# What you will do
Work out how many lines below contain "labels". Provide only the figure.

# Data records
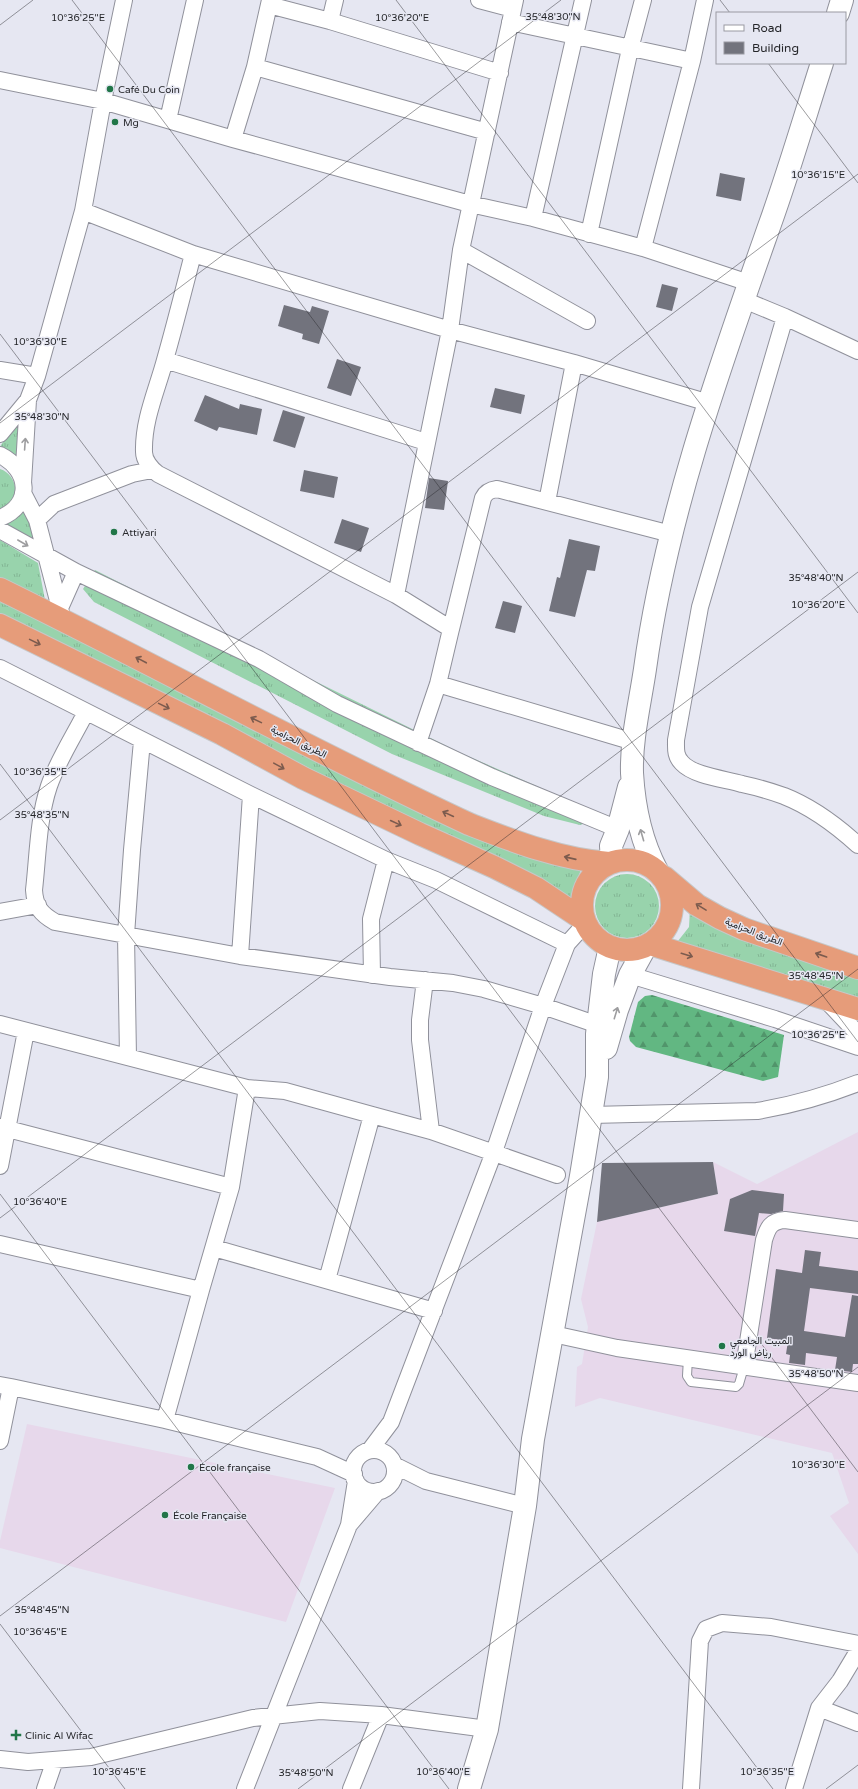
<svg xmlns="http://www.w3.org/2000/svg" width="858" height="1789" viewBox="0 0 858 1789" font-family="'Varela Round',Vazirmatn,sans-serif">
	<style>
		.education { fill: #e7d8eb }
		.grass { fill: url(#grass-tufts) }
		.forest { fill: url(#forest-firs) }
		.building { fill: #72737d }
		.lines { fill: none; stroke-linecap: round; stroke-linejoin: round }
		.lane-casing { stroke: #90919b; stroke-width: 10 }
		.street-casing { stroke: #90919b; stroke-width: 18 }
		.secondary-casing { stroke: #90919b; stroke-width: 24 }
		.highway-casing { stroke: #c6c7c8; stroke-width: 24 }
		.lane { stroke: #fff; stroke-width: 8 }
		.street { stroke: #fff; stroke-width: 16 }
		.secondary { stroke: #fff; stroke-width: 22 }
		.highway { stroke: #e69c7a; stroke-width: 22 }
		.oneway { stroke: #9d9d9f }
		.oneway2 { stroke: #7c5b4e }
		.ticks { fill: none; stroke: #25262a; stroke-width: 1; stroke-opacity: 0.45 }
		.poi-dot { fill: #217648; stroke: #e6e7f2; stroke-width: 1.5 }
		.labels { text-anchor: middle; stroke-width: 3; stroke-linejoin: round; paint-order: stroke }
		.poi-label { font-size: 10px; fill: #25262a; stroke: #e6e7f2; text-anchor: start }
		.street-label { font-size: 10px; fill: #25262a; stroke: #e6e7f2 }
		.ticks-label { font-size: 10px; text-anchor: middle; fill: #25262a; stroke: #e6e7f2; stroke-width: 3; stroke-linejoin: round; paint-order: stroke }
	</style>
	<defs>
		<pattern id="grass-tufts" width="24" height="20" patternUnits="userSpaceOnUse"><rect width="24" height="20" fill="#98d3ac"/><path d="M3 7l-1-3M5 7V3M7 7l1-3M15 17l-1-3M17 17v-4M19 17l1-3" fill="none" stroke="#83b594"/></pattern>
		<pattern id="forest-firs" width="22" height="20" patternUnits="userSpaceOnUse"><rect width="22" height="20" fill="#62b782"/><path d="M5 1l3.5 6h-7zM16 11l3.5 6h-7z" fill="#51956b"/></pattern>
	</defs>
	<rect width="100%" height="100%" fill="#e6e7f2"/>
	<path class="education" d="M858 1132V1554L830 1516 849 1503 832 1453 600 1398 575 1407 577 1367 582 1364 588 1327 581 1299 597 1222 718 1194 713 1162 757 1184Z
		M27 1424 335 1488 286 1622 0 1548V1541Z"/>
	<path class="grass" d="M20 413 18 465 0 454V447Z
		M0 469C13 473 20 490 12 501 10 505 4 509 0 512Z
		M21 501 37 544 0 522Z
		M0 540 38 563 45 600 0 578Z
		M95 570 264 656 461 753 605 816 580 825 544 816 392 754 94 602 83 589Z
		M0 600 581 869 571 901C380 806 192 706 0 613Z
		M595 906a32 32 0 1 1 64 0a32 32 0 1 1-64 0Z
		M690 909 858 974V997L765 969 674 946 689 927Z"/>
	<path class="forest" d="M652 995 784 1035 778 1077 763 1081 636 1047 630 1041 629 1037 638 1002 645 996Z"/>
	<path class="building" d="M720 173 745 178 741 201 716 196Z
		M662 284 678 288 672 311 656 307Z
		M284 305 310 312 312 306 329 311 319 344 302 339 303 334 278 326Z
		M337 359 361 367 351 396 327 388Z
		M495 388 525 395 521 414 490 407Z
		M205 395 239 409 240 404 262 409 257 435 219 427 217 431 194 421Z
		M283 410 305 417 295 448 273 441Z
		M304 470 338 477 334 498 300 491Z
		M429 478 448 481 444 510 425 508Z
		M342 519 369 528 361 552 334 543Z
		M569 539 600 546 595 571 587 570 575 617 549 611 557 577 560 578Z
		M503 601 522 606 515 633 495 628Z
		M713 1162 718 1194 597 1222 602 1163Z
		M752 1190 784 1194 783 1211 771 1214 759 1213 755 1236 724 1231 730 1199Z
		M805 1250 821 1252 819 1266 858 1271V1294L810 1288 804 1331 845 1337 852 1295 858 1296V1364H853L852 1372 835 1370 837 1357 806 1353 805 1365 789 1363 790 1355 786 1354 788 1341 767 1338 776 1269 802 1273Z"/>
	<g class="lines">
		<defs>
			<path id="lane" d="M688 1358 687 1376 691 1382 736 1387 739 1384 744 1367"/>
			<path id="street" d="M479 0 513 9
				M269 5 330 21 500 73
				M330 21 335 0
				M510 22 692 61
				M255 67 487 132
				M0 80 103 101 233 139 470 204 533 218 643 248 749 283
				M168 120 195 0
				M233 139 255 67 270 0
				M83 211 193 254 450 330 574 363 709 403
				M533 218 583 0
				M589 234 630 49 643 0
				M643 248 692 61 705 0
				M461 250 587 321
				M193 254C184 289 175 325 165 360 157 390 143 420 144 452 144 460 151 469 158 474L396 595 451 629 438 684 418 743
				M744 300 785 317 858 351
				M785 317 700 607 676 740C676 749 675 756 682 763 694 776 725 779 742 784 756 787 770 791 784 796 812 807 836 825 858 845
				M165 360 426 442
				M0 370 37 376
				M0 434 28 400
				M0 455C30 470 33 505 0 518
				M23 483 28 400 37 376 83 211 103 101 124 0
				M23 493 37 520 63 620
				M547 502 574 363
				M37 520 54 504 132 474 152 470
				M0 530 76 572 259 659 337 704 492 777 618 829
				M396 595 450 330 461 250 515 0
				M60 608 76 572
				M451 629 483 498C486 492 490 490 497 489L671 534
				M0 668 251 795 386 860 436 880 567 944
				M438 684 634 742
				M86 712C74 736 58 760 49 786 38 819 38 855 34 890 35 907 41 914 55 922L240 956 390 977 453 983 484 989 543 1006 598 1025
				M0 912 38 905
				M240 956 251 795
				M372 975 371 919 386 860
				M630 975 775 1019 858 1047
				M425 980 420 1020V1040L431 1131
				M825 999 858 1034
				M0 1024 247 1088 231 1187
				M128 1057 126 935 132 850 142 741
				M247 1088 285 1091 372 1115 431 1131 557 1175
				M591 1115 757 1111C793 1105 825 1096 858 1083
				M0 1127 231 1187 201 1290
				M0 1166 26 1031
				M0 1244 201 1290 165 1420 11 1387
				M214 1248 434 1311
				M327 1280 372 1115
				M553 1334 617 1348 858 1383
				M744 1367 764 1240C768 1227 771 1221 785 1220L858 1230
				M0 1385 11 1387 0 1441
				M165 1420 317 1457 354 1474
				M370 1450 391 1422 494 1152 543 1006 567 944 586 923
				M353 1471a21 21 0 1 1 42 0a21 21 0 1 1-42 0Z
				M394 1465 426 1481 525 1506
				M349 1525 378 1491
				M819 1708 858 1723
				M0 1759 28 1762 91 1757 253 1718 320 1711 381 1715 487 1729
				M45 1789 55 1760
				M245 1789 349 1525 356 1481
				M351 1789 381 1715
				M691 1789 700 1641 706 1629 722 1623 771 1627 858 1644
				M794 1789 819 1708 840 1681 858 1651"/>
			<path id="secondary" d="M838 13 842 0
				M612 862 611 846 618 829 629 787
				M657 871C641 841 634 807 632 773 631 739 640 703 645 669 666 516 719 369 770 224 789 171 805 116 822 63
				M606 1048 617 1010 630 975 646 946
				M469 1789 487 1729 525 1506 533 1439 581 1176 597 1077V1034L604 974 610 947"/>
			<path id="highway" d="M0 589C157 666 310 750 469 824 513 841 561 860 609 863
				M0 625 222 734 303 778 420 834 494 867 536 888 584 920
				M582 905a45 45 0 1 1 90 0a45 45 0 1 1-90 0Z
				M664 877 697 905 720 918 744 929 858 968
				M650 944 858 1009"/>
		</defs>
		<use href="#lane" class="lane-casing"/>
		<use href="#street" class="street-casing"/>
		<use href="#secondary" class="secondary-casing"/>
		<use href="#highway" class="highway-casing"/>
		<use href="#lane" class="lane"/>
		<use href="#street" class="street"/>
		<use href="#secondary" class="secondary"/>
		<use href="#highway" class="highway"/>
	</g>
	<defs><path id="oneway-shaft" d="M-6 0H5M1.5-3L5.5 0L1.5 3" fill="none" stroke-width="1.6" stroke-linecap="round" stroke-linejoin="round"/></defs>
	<g class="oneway">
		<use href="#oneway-shaft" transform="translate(25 444) rotate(-86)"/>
		<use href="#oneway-shaft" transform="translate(23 543) rotate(30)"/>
		<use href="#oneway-shaft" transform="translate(642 835) rotate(-106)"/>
		<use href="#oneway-shaft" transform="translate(616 1013) rotate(-73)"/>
	</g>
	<g class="oneway2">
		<use href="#oneway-shaft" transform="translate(35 642) rotate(26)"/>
		<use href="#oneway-shaft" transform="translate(141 660) rotate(-152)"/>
		<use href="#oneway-shaft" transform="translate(164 706) rotate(26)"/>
		<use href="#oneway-shaft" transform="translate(256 720) rotate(-154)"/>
		<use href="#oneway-shaft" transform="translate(279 766) rotate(29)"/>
		<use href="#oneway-shaft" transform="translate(448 814) rotate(-155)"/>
		<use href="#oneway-shaft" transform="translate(396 823) rotate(25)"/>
		<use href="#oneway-shaft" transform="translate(570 858) rotate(-167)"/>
		<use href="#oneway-shaft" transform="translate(701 907) rotate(-148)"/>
		<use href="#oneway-shaft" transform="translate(687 955) rotate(17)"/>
		<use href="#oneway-shaft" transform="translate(821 955) rotate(-161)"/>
	</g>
	<path class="ticks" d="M72 0 858 1042M396 0 858 613M720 0 730 13M0 25 33 0M768 63 858 183M0 334 858 1472M0 423 561 0M0 764 773 1789M0 820 858 174M0 1194 449 1789M0 1218 858 572M0 1616 858 969M0 1624 125 1789M298 1789 858 1367M826 1789 858 1765"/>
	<g class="poi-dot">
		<circle cx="110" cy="89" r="4"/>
		<circle cx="115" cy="122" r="4"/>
		<circle cx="114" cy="532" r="4"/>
		<circle cx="722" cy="1346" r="4"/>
		<circle cx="191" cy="1467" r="4"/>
		<circle cx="165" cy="1515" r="4"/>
		<path d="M14 1729h4v4h4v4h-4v4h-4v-4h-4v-4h4z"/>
	</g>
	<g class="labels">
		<g class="poi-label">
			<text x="118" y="93">Café Du Coin</text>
			<text x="123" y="126">Mg</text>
			<text x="122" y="536">Attiyari</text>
			<text x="730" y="1344">المبيت الجامعي<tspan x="730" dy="12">رياض الورد</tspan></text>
			<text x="199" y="1471">École française</text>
			<text x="173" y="1519">École Française</text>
			<text x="25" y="1739">Clinic Al Wifac</text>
		</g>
		<g class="street-label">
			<text transform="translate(299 741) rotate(26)" y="4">الطريق الحزامية</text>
			<text transform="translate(754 931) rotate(21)" y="4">الطريق الحزامية</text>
		</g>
	</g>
	<g class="ticks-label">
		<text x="553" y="20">35°48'30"N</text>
		<text x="78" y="21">10°36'25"E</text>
		<text x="402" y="21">10°36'20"E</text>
		<text x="818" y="178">10°36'15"E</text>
		<text x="40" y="345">10°36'30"E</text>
		<text x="42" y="420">35°48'30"N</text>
		<text x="816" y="581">35°48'40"N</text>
		<text x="818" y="608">10°36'20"E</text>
		<text x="40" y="775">10°36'35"E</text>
		<text x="42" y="818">35°48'35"N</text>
		<text x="816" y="979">35°48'45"N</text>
		<text x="818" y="1038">10°36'25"E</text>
		<text x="40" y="1205">10°36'40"E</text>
		<text x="816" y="1377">35°48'50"N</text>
		<text x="818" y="1468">10°36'30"E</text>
		<text x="42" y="1613">35°48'45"N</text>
		<text x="40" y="1635">10°36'45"E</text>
		<text x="119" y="1775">10°36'45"E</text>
		<text x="443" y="1775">10°36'40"E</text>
		<text x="767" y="1775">10°36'35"E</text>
		<text x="306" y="1776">35°48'50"N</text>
	</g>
	<rect x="716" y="12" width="130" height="52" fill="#e6e7f2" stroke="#999aa2"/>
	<rect x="724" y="25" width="20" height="6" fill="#ffffff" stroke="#999aa2"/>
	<text x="752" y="32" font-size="12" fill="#25262a">Road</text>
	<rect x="724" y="42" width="20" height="12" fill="#72737d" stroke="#999aa2"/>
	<text x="752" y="52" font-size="12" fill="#25262a">Building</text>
</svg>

# Reply
2